Students at Cairo University study writings of Adj. Prof. H. Masud Taj

February 11, 2022

Master’s students in the Department of English Language and Literature at Cairo University in Egypt studied the architectural writings of Adjunct Professor H. Masud Taj last fall. 

 

The course, taught by Professor Dalia Elshayal, was Literature and the Arts, with Literature and Architecture as one segment. 

 

“Masud Taj is a multi-talented human being with a very sharp vision,” said Elshayal. “Being an architect and a poet as well as a calligrapher fitted perfectly well the aim of my course through  which literature meets other art forms. Students found his work to be challenging yet enjoyable, and it opened a whole new world to them.”

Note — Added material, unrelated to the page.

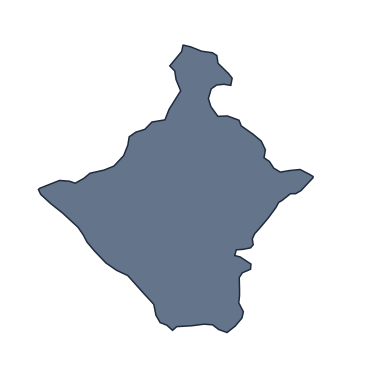 Vetlanda, Jönköping, Sweden, rotated 310°
{"feature_id": "70781695B55162633112415", "entity_name": "Vetlanda", "entity_type": "district", "adm_level": 2, "iso_a3": "SWE", "parent_name": "Sweden", "parent_adm1": "Jönköping", "projection": "orthographic", "projection_center": [15.247, 57.391], "detail": "fine", "context": "isolated", "style": "filled", "palette": "slate", "viewbox_px": 384, "rotation_deg": 310, "n_neighbors": 0, "source": "geoboundaries", "source_scale": "gbopen_adm2", "svg_char_len": 1420}
<svg xmlns="http://www.w3.org/2000/svg" viewBox="0 0 384 384"><g transform="rotate(310 192 192)"><path d="M281.7,274.7L281.1,270.9L278.7,260.3L271.0,252.8L264.0,246.9L262.8,239.3L265.1,231.7L264.5,225.2L271.5,221.1L275.5,212.3L275.5,201.8L274.3,187.2L277.2,181.9L273.0,170.2L266.6,163.2L269.5,151.6L274.1,144.5L283.4,140.4L289.8,142.1L295.1,147.3L298.6,153.2L305.0,149.6L306.2,143.8L307.3,129.2L312.5,123.3L311.8,118.1L306.0,108.8L302.4,97.8L298.9,90.8L299.1,90.5L293.0,93.8L274.3,93.9L273.6,101.0L267.9,107.5L262.2,118.3L240.6,121.3L229.9,124.9L219.8,116.3L209.7,115.6L201.8,110.5L193.9,108.4L186.7,112.7L175.9,116.3L161.6,115.5L152.2,110.5L140.8,101.8L132.9,100.4L123.6,96.8L121.4,91.0L115.7,83.1L105.0,77.3L97.1,73.0L95.2,72.7L92.9,77.7L92.3,91.0L92.7,106.7L92.2,116.8L91.7,127.4L89.3,136.1L86.1,143.9L84.1,155.4L82.3,171.6L83.5,184.5L86.7,196.5L83.3,220.1L81.4,234.9L74.4,243.6L71.5,251.5L73.8,258.4L73.5,266.0L79.1,266.9L89.5,277.9L98.4,286.1L103.5,293.1L103.8,300.9L106.9,309.2L117.1,311.3L127.6,311.3L133.3,308.3L137.1,299.1L143.1,295.1L148.1,290.9L155.0,284.8L156.8,283.2L162.5,282.5L170.5,286.5L174.7,283.5L173.2,270.6L170.8,265.6L176.2,263.1L180.7,267.8L186.9,272.8L190.9,272.8L194.9,268.3L200.6,266.8L207.6,267.1L221.0,267.1L233.9,266.3L239.6,265.1L243.9,266.5L254.0,268.5L257.3,272.5L263.2,274.6L274.4,275.2L280.6,275.6L281.7,274.8L281.7,274.7Z" fill="#64748b" stroke="#1e293b" stroke-width="1.5"/></g></svg>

The writings studied by the ten students were: 

1.  Window 

2. Three Shores of the Cube 

3. Domain Of Inbetween 

4. Rectangles are Relationships 

5.  Embassy of Liminal Spaces 

6. Jalebi & The Knot Of Sacred Architecture 

7. Dragonfly 

8. The Cockroach of Memory 

9. Father Taught Me To Teach 

 

The seminar culminated with a three-hour Zoom session with Taj on December 29, 2021, during which the students focused on his essay, Three Shores of the Cube. 

 

“Having read Masud Taj’s work, the students naturally felt the need to hear some responses from the author himself,” said Elshayal. “They have tremendously enjoyed the exchange and described their meeting with him as illuminating and intense.”  

 

The essay appears in the preface of Three Cubes of Perception, a 2015 book by Jason Freedman, an alumnus of the Azrieli School of Architecture & Urbanism. 

 

It was also featured in Building 22 Edition 15 and can be accessed here: https://www.academia.edu/44457728/Three_Shores_Of_The_Cube 

 

The Domain of Inbetween is in Taj’s book Nari Gandhi, available in the Special Collections at Carleton University’s MacOdrum Library and in the Barbara A. Humphreys Reading Room in the Architecture Building.